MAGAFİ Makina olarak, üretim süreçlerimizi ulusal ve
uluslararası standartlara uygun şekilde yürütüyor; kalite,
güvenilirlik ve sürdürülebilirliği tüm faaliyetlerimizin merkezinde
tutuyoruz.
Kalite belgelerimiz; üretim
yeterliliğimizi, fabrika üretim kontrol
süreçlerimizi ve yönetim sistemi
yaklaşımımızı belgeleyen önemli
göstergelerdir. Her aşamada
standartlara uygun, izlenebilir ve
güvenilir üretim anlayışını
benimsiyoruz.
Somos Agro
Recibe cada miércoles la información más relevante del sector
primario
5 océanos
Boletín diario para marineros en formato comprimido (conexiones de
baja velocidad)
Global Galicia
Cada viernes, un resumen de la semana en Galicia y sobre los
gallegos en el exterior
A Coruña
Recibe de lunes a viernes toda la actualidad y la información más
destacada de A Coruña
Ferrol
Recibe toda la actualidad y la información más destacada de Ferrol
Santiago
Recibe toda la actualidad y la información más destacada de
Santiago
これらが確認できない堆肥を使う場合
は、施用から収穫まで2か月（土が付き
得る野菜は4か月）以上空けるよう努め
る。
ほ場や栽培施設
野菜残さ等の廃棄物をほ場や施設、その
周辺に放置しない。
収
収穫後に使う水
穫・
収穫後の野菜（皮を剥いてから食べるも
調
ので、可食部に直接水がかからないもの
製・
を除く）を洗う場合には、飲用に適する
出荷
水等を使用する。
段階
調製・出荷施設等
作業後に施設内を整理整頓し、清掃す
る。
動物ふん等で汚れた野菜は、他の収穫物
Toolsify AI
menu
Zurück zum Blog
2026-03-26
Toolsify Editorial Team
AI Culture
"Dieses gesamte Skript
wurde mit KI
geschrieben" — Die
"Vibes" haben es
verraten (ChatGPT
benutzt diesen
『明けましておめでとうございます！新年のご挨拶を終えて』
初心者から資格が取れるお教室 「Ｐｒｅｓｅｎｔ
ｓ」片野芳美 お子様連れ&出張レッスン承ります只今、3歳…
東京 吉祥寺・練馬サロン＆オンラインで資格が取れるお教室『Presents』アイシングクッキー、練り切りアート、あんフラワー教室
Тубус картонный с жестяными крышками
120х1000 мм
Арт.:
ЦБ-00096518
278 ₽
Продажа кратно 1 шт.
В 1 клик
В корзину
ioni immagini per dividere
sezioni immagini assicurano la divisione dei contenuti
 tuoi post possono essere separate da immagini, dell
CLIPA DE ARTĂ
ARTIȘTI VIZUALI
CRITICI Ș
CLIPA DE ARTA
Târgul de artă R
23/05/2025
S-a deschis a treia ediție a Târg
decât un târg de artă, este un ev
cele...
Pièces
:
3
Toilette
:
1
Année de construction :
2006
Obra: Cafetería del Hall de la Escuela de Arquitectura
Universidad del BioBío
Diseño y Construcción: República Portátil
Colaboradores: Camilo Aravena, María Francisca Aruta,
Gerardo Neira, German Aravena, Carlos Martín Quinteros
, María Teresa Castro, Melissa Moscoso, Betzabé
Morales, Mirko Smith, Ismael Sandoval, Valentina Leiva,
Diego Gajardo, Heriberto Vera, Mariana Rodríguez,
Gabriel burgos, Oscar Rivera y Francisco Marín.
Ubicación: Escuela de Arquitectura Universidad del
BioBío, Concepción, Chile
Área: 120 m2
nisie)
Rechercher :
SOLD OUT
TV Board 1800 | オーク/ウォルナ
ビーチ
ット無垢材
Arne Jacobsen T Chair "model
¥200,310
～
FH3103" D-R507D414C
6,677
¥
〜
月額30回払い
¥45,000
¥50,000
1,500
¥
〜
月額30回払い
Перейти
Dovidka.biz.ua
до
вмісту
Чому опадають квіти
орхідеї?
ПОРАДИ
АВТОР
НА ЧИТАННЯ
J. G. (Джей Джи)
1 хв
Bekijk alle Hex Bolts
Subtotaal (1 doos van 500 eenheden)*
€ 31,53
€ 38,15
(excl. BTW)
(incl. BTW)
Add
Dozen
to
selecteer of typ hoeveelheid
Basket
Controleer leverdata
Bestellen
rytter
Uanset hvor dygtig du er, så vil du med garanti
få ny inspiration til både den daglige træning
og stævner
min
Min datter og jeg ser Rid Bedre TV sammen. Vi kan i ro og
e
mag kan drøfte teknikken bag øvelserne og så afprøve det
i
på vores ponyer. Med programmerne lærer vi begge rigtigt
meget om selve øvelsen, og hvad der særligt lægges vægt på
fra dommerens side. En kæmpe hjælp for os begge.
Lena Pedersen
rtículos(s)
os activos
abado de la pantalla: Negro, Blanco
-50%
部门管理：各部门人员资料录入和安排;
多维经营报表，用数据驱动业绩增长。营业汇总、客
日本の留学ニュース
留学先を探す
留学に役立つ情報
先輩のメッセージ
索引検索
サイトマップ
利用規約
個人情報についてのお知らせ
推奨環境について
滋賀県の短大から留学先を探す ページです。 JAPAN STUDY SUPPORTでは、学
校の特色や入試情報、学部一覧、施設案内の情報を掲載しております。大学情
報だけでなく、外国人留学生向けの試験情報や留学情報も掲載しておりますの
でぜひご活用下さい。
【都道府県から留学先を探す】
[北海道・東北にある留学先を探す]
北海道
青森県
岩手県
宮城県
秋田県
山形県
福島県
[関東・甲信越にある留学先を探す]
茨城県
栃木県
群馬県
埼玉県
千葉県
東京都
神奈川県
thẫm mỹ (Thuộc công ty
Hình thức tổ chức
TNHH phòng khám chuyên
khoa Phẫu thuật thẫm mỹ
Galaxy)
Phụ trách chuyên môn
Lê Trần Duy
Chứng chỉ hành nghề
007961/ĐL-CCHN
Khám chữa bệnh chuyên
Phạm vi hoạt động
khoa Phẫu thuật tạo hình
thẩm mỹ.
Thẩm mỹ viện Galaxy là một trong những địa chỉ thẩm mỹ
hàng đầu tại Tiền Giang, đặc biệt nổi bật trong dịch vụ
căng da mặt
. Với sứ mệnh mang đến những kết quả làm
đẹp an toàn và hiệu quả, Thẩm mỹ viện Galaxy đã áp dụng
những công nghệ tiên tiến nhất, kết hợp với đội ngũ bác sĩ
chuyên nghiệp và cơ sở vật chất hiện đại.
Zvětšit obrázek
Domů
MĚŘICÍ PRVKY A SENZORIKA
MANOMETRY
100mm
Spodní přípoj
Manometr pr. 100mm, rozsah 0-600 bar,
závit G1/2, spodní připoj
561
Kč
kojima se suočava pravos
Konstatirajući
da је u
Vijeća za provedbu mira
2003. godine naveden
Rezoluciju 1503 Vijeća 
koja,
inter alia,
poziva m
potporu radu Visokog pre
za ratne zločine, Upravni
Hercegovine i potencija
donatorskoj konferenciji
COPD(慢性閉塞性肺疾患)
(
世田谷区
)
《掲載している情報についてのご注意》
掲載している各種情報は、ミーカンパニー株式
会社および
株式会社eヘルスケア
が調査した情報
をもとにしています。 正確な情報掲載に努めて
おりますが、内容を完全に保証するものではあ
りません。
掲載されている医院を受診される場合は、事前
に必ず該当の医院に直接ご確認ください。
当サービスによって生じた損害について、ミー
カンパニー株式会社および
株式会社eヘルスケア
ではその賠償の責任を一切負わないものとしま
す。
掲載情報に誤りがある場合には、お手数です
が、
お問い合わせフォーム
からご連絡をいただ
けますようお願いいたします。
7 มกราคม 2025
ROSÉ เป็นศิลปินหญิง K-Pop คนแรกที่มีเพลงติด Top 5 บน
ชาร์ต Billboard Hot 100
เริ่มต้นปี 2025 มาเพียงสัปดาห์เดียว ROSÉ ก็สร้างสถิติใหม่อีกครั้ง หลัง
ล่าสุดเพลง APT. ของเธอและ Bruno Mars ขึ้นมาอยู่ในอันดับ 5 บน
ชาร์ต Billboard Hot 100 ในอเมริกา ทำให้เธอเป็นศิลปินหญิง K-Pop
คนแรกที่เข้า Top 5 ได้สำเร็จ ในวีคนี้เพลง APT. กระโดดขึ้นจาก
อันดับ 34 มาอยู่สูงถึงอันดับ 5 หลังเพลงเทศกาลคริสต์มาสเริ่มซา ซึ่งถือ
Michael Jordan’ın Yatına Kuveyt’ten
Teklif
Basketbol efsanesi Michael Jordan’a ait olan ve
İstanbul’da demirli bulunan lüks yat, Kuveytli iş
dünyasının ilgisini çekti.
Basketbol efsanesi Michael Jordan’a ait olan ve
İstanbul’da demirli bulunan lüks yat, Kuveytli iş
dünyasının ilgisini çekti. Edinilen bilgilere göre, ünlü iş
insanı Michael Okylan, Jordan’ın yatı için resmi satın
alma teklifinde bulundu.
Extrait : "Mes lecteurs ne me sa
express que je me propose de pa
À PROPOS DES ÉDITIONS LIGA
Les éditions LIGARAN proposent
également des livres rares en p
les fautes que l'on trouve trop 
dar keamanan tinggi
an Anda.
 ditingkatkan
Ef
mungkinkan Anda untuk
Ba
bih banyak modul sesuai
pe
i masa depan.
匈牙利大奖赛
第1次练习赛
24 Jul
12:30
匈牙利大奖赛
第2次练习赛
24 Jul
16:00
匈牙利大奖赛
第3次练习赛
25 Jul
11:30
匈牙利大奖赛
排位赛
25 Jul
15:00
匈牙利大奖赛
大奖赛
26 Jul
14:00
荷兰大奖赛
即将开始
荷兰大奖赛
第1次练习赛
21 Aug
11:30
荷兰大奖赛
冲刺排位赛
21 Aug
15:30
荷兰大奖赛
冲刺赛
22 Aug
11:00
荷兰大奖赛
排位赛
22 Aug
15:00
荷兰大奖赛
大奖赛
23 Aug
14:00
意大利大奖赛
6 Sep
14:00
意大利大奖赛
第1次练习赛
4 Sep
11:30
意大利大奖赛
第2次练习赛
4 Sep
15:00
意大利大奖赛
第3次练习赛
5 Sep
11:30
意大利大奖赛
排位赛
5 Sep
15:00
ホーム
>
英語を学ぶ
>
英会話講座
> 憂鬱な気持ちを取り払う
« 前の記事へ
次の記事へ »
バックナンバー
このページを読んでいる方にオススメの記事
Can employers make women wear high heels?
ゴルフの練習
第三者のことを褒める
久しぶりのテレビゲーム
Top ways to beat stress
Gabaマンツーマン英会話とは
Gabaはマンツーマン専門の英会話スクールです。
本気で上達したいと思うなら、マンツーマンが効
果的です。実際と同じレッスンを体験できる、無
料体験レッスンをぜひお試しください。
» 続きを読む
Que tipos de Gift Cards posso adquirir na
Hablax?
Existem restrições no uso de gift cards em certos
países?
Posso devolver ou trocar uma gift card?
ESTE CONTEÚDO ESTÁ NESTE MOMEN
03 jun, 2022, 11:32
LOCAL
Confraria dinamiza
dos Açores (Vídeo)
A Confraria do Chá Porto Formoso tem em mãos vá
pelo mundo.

◆ ◆ ◆ ◆

* **WHAT YOU ARE ASKED TO DO**:
Repeat the entries verbatim through the line with "ARTIȘTI VIZUALI".

* **ANSWER AREA**:
MAGAFİ Makina olarak, üretim süreçlerimizi ulusal ve
uluslararası standartlara uygun şekilde yürütüyor; kalite,
güvenilirlik ve sürdürülebilirliği tüm faaliyetlerimizin merkezinde
tutuyoruz.
Kalite belgelerimiz; üretim
yeterliliğimizi, fabrika üretim kontrol
süreçlerimizi ve yönetim sistemi
yaklaşımımızı belgeleyen önemli
göstergelerdir. Her aşamada
standartlara uygun, izlenebilir ve
güvenilir üretim anlayışını
benimsiyoruz.
Somos Agro
Recibe cada miércoles la información más relevante del sector
primario
5 océanos
Boletín diario para marineros en formato comprimido (conexiones de
baja velocidad)
Global Galicia
Cada viernes, un resumen de la semana en Galicia y sobre los
gallegos en el exterior
A Coruña
Recibe de lunes a viernes toda la actualidad y la información más
destacada de A Coruña
Ferrol
Recibe toda la actualidad y la información más destacada de Ferrol
Santiago
Recibe toda la actualidad y la información más destacada de
Santiago
これらが確認できない堆肥を使う場合
は、施用から収穫まで2か月（土が付き
得る野菜は4か月）以上空けるよう努め
る。
ほ場や栽培施設
野菜残さ等の廃棄物をほ場や施設、その
周辺に放置しない。
収
収穫後に使う水
穫・
収穫後の野菜（皮を剥いてから食べるも
調
ので、可食部に直接水がかからないもの
製・
を除く）を洗う場合には、飲用に適する
出荷
水等を使用する。
段階
調製・出荷施設等
作業後に施設内を整理整頓し、清掃す
る。
動物ふん等で汚れた野菜は、他の収穫物
Toolsify AI
menu
Zurück zum Blog
2026-03-26
Toolsify Editorial Team
AI Culture
"Dieses gesamte Skript
wurde mit KI
geschrieben" — Die
"Vibes" haben es
verraten (ChatGPT
benutzt diesen
『明けましておめでとうございます！新年のご挨拶を終えて』
初心者から資格が取れるお教室 「Ｐｒｅｓｅｎｔ
ｓ」片野芳美 お子様連れ&出張レッスン承ります只今、3歳…
東京 吉祥寺・練馬サロン＆オンラインで資格が取れるお教室『Presents』アイシングクッキー、練り切りアート、あんフラワー教室
Тубус картонный с жестяными крышками
120х1000 мм
Арт.:
ЦБ-00096518
278 ₽
Продажа кратно 1 шт.
В 1 клик
В корзину
ioni immagini per dividere
sezioni immagini assicurano la divisione dei contenuti
 tuoi post possono essere separate da immagini, dell
CLIPA DE ARTĂ
ARTIȘTI VIZUALI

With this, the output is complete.